_PROVIDED ENTRIES:_

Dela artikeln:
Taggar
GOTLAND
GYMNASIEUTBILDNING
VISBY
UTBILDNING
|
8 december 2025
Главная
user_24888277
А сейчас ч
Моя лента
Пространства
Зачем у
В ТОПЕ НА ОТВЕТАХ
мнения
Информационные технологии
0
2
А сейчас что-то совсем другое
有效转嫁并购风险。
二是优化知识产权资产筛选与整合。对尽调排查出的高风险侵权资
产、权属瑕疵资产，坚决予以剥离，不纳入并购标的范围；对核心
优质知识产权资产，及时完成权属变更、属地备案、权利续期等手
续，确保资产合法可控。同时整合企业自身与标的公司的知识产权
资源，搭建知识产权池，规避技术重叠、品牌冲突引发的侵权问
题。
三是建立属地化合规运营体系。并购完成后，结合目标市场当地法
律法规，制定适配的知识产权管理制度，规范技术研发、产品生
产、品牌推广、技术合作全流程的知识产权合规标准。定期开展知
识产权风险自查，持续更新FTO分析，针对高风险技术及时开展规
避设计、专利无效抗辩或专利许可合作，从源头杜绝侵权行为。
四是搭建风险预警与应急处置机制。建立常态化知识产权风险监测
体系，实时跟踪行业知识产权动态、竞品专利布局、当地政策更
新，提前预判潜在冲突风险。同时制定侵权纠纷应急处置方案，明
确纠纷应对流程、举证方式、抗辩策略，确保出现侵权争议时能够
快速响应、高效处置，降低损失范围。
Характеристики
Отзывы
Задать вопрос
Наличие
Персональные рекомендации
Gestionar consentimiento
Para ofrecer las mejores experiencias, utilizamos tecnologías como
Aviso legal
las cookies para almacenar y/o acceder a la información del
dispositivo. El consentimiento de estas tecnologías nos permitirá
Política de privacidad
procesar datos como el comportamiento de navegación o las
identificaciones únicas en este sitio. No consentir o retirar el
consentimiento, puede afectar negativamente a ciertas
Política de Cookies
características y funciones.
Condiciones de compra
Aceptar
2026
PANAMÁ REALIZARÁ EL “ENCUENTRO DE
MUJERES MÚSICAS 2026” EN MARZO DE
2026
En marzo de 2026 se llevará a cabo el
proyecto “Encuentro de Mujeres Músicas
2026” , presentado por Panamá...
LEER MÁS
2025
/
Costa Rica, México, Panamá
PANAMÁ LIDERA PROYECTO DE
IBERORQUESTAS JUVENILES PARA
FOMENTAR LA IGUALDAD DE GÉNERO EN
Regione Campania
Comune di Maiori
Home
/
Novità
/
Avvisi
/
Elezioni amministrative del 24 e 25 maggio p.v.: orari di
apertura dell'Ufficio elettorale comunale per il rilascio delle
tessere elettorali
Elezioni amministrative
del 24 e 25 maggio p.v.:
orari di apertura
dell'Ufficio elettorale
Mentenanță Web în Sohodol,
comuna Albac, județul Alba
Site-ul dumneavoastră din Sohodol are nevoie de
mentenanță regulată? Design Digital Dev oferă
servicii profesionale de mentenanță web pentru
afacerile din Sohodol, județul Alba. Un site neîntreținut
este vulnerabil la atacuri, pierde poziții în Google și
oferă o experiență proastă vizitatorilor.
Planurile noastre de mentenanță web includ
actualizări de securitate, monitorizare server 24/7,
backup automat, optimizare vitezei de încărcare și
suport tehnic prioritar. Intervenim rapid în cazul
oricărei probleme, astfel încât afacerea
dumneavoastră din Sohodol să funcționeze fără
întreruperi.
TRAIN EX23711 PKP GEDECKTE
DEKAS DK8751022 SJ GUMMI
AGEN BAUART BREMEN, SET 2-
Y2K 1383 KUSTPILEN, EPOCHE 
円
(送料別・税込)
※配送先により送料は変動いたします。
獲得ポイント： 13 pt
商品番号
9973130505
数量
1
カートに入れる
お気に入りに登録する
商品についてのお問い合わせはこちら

_TASK BRIEF:_ Give back the material above in full, exactly as it reads.

_SOLVED PROBLEM:_
Dela artikeln:
Taggar
GOTLAND
GYMNASIEUTBILDNING
VISBY
UTBILDNING
|
8 december 2025
Главная
user_24888277
А сейчас ч
Моя лента
Пространства
Зачем у
В ТОПЕ НА ОТВЕТАХ
мнения
Информационные технологии
0
2
А сейчас что-то совсем другое
有效转嫁并购风险。
二是优化知识产权资产筛选与整合。对尽调排查出的高风险侵权资
产、权属瑕疵资产，坚决予以剥离，不纳入并购标的范围；对核心
优质知识产权资产，及时完成权属变更、属地备案、权利续期等手
续，确保资产合法可控。同时整合企业自身与标的公司的知识产权
资源，搭建知识产权池，规避技术重叠、品牌冲突引发的侵权问
题。
三是建立属地化合规运营体系。并购完成后，结合目标市场当地法
律法规，制定适配的知识产权管理制度，规范技术研发、产品生
产、品牌推广、技术合作全流程的知识产权合规标准。定期开展知
识产权风险自查，持续更新FTO分析，针对高风险技术及时开展规
避设计、专利无效抗辩或专利许可合作，从源头杜绝侵权行为。
四是搭建风险预警与应急处置机制。建立常态化知识产权风险监测
体系，实时跟踪行业知识产权动态、竞品专利布局、当地政策更
新，提前预判潜在冲突风险。同时制定侵权纠纷应急处置方案，明
确纠纷应对流程、举证方式、抗辩策略，确保出现侵权争议时能够
快速响应、高效处置，降低损失范围。
Характеристики
Отзывы
Задать вопрос
Наличие
Персональные рекомендации
Gestionar consentimiento
Para ofrecer las mejores experiencias, utilizamos tecnologías como
Aviso legal
las cookies para almacenar y/o acceder a la información del
dispositivo. El consentimiento de estas tecnologías nos permitirá
Política de privacidad
procesar datos como el comportamiento de navegación o las
identificaciones únicas en este sitio. No consentir o retirar el
consentimiento, puede afectar negativamente a ciertas
Política de Cookies
características y funciones.
Condiciones de compra
Aceptar
2026
PANAMÁ REALIZARÁ EL “ENCUENTRO DE
MUJERES MÚSICAS 2026” EN MARZO DE
2026
En marzo de 2026 se llevará a cabo el
proyecto “Encuentro de Mujeres Músicas
2026” , presentado por Panamá...
LEER MÁS
2025
/
Costa Rica, México, Panamá
PANAMÁ LIDERA PROYECTO DE
IBERORQUESTAS JUVENILES PARA
FOMENTAR LA IGUALDAD DE GÉNERO EN
Regione Campania
Comune di Maiori
Home
/
Novità
/
Avvisi
/
Elezioni amministrative del 24 e 25 maggio p.v.: orari di
apertura dell'Ufficio elettorale comunale per il rilascio delle
tessere elettorali
Elezioni amministrative
del 24 e 25 maggio p.v.:
orari di apertura
dell'Ufficio elettorale
Mentenanță Web în Sohodol,
comuna Albac, județul Alba
Site-ul dumneavoastră din Sohodol are nevoie de
mentenanță regulată? Design Digital Dev oferă
servicii profesionale de mentenanță web pentru
afacerile din Sohodol, județul Alba. Un site neîntreținut
este vulnerabil la atacuri, pierde poziții în Google și
oferă o experiență proastă vizitatorilor.
Planurile noastre de mentenanță web includ
actualizări de securitate, monitorizare server 24/7,
backup automat, optimizare vitezei de încărcare și
suport tehnic prioritar. Intervenim rapid în cazul
oricărei probleme, astfel încât afacerea
dumneavoastră din Sohodol să funcționeze fără
întreruperi.
TRAIN EX23711 PKP GEDECKTE
DEKAS DK8751022 SJ GUMMI
AGEN BAUART BREMEN, SET 2-
Y2K 1383 KUSTPILEN, EPOCHE 
円
(送料別・税込)
※配送先により送料は変動いたします。
獲得ポイント： 13 pt
商品番号
9973130505
数量
1
カートに入れる
お気に入りに登録する
商品についてのお問い合わせはこちら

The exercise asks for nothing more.